[Transcribed page contents]
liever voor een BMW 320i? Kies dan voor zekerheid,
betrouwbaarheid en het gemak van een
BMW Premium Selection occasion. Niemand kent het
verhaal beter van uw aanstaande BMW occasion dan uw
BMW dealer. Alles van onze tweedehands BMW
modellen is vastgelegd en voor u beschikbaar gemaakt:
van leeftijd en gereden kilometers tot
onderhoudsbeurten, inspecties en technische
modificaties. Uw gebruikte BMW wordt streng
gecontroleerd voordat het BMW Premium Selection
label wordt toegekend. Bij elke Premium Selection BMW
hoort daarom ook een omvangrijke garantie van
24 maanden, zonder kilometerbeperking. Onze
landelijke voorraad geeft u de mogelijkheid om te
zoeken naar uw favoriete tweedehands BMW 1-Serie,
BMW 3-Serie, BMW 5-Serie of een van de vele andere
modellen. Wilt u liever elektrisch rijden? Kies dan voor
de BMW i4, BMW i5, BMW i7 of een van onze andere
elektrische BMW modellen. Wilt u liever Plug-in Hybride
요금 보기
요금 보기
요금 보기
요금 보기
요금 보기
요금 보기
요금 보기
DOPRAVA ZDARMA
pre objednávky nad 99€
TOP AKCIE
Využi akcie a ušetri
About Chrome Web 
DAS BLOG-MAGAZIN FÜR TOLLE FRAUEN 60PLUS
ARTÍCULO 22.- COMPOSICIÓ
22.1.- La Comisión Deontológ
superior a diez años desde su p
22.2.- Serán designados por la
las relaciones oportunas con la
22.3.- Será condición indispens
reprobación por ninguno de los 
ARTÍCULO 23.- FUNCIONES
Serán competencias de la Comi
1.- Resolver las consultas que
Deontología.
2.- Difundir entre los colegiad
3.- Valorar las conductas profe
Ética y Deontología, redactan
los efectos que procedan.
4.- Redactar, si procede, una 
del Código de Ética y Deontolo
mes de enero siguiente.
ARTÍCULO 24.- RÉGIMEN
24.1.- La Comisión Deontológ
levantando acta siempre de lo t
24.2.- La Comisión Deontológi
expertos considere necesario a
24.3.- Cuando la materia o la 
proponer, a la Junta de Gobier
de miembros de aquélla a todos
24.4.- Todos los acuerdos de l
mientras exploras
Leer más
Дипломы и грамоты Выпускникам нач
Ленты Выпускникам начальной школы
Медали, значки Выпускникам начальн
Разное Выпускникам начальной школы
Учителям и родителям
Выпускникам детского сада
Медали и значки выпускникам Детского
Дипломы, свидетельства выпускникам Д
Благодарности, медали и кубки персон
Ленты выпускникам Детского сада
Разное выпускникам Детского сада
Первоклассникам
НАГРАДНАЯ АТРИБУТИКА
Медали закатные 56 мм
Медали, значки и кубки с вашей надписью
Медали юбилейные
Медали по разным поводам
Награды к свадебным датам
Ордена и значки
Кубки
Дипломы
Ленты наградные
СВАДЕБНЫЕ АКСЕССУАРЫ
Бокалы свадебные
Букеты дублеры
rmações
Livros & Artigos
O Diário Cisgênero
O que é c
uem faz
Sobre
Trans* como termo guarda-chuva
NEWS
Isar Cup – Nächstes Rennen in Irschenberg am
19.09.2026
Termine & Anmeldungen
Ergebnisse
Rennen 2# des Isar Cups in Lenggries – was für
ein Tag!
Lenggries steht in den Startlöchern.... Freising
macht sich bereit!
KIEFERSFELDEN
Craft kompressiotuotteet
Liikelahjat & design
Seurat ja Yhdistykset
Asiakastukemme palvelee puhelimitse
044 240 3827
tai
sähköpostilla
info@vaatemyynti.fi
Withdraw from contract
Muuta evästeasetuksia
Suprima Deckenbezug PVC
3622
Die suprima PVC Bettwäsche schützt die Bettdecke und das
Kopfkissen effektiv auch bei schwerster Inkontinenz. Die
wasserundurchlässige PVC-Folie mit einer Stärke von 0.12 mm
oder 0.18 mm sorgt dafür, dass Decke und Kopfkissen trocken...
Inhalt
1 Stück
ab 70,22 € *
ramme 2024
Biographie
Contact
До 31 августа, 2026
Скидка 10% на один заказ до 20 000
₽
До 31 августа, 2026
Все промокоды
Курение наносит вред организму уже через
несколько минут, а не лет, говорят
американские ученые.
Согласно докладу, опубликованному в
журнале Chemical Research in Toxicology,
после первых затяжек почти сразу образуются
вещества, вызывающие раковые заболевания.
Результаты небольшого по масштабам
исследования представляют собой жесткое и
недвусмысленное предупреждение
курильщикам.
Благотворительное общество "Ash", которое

→ About this exercise
Please retype all of the lines above without changing anything.

→ Completed task
liever voor een BMW 320i? Kies dan voor zekerheid,
betrouwbaarheid en het gemak van een
BMW Premium Selection occasion. Niemand kent het
verhaal beter van uw aanstaande BMW occasion dan uw
BMW dealer. Alles van onze tweedehands BMW
modellen is vastgelegd en voor u beschikbaar gemaakt:
van leeftijd en gereden kilometers tot
onderhoudsbeurten, inspecties en technische
modificaties. Uw gebruikte BMW wordt streng
gecontroleerd voordat het BMW Premium Selection
label wordt toegekend. Bij elke Premium Selection BMW
hoort daarom ook een omvangrijke garantie van
24 maanden, zonder kilometerbeperking. Onze
landelijke voorraad geeft u de mogelijkheid om te
zoeken naar uw favoriete tweedehands BMW 1-Serie,
BMW 3-Serie, BMW 5-Serie of een van de vele andere
modellen. Wilt u liever elektrisch rijden? Kies dan voor
de BMW i4, BMW i5, BMW i7 of een van onze andere
elektrische BMW modellen. Wilt u liever Plug-in Hybride
요금 보기
요금 보기
요금 보기
요금 보기
요금 보기
요금 보기
요금 보기
DOPRAVA ZDARMA
pre objednávky nad 99€
TOP AKCIE
Využi akcie a ušetri
About Chrome Web 
DAS BLOG-MAGAZIN FÜR TOLLE FRAUEN 60PLUS
ARTÍCULO 22.- COMPOSICIÓ
22.1.- La Comisión Deontológ
superior a diez años desde su p
22.2.- Serán designados por la
las relaciones oportunas con la
22.3.- Será condición indispens
reprobación por ninguno de los 
ARTÍCULO 23.- FUNCIONES
Serán competencias de la Comi
1.- Resolver las consultas que
Deontología.
2.- Difundir entre los colegiad
3.- Valorar las conductas profe
Ética y Deontología, redactan
los efectos que procedan.
4.- Redactar, si procede, una 
del Código de Ética y Deontolo
mes de enero siguiente.
ARTÍCULO 24.- RÉGIMEN
24.1.- La Comisión Deontológ
levantando acta siempre de lo t
24.2.- La Comisión Deontológi
expertos considere necesario a
24.3.- Cuando la materia o la 
proponer, a la Junta de Gobier
de miembros de aquélla a todos
24.4.- Todos los acuerdos de l
mientras exploras
Leer más
Дипломы и грамоты Выпускникам нач
Ленты Выпускникам начальной школы
Медали, значки Выпускникам начальн
Разное Выпускникам начальной школы
Учителям и родителям
Выпускникам детского сада
Медали и значки выпускникам Детского
Дипломы, свидетельства выпускникам Д
Благодарности, медали и кубки персон
Ленты выпускникам Детского сада
Разное выпускникам Детского сада
Первоклассникам
НАГРАДНАЯ АТРИБУТИКА
Медали закатные 56 мм
Медали, значки и кубки с вашей надписью
Медали юбилейные
Медали по разным поводам
Награды к свадебным датам
Ордена и значки
Кубки
Дипломы
Ленты наградные
СВАДЕБНЫЕ АКСЕССУАРЫ
Бокалы свадебные
Букеты дублеры
rmações
Livros & Artigos
O Diário Cisgênero
O que é c
uem faz
Sobre
Trans* como termo guarda-chuva
NEWS
Isar Cup – Nächstes Rennen in Irschenberg am
19.09.2026
Termine & Anmeldungen
Ergebnisse
Rennen 2# des Isar Cups in Lenggries – was für
ein Tag!
Lenggries steht in den Startlöchern.... Freising
macht sich bereit!
KIEFERSFELDEN
Craft kompressiotuotteet
Liikelahjat & design
Seurat ja Yhdistykset
Asiakastukemme palvelee puhelimitse
044 240 3827
tai
sähköpostilla
info@vaatemyynti.fi
Withdraw from contract
Muuta evästeasetuksia
Suprima Deckenbezug PVC
3622
Die suprima PVC Bettwäsche schützt die Bettdecke und das
Kopfkissen effektiv auch bei schwerster Inkontinenz. Die
wasserundurchlässige PVC-Folie mit einer Stärke von 0.12 mm
oder 0.18 mm sorgt dafür, dass Decke und Kopfkissen trocken...
Inhalt
1 Stück
ab 70,22 € *
ramme 2024
Biographie
Contact
До 31 августа, 2026
Скидка 10% на один заказ до 20 000
₽
До 31 августа, 2026
Все промокоды
Курение наносит вред организму уже через
несколько минут, а не лет, говорят
американские ученые.
Согласно докладу, опубликованному в
журнале Chemical Research in Toxicology,
после первых затяжек почти сразу образуются
вещества, вызывающие раковые заболевания.
Результаты небольшого по масштабам
исследования представляют собой жесткое и
недвусмысленное предупреждение
курильщикам.
Благотворительное общество "Ash", которое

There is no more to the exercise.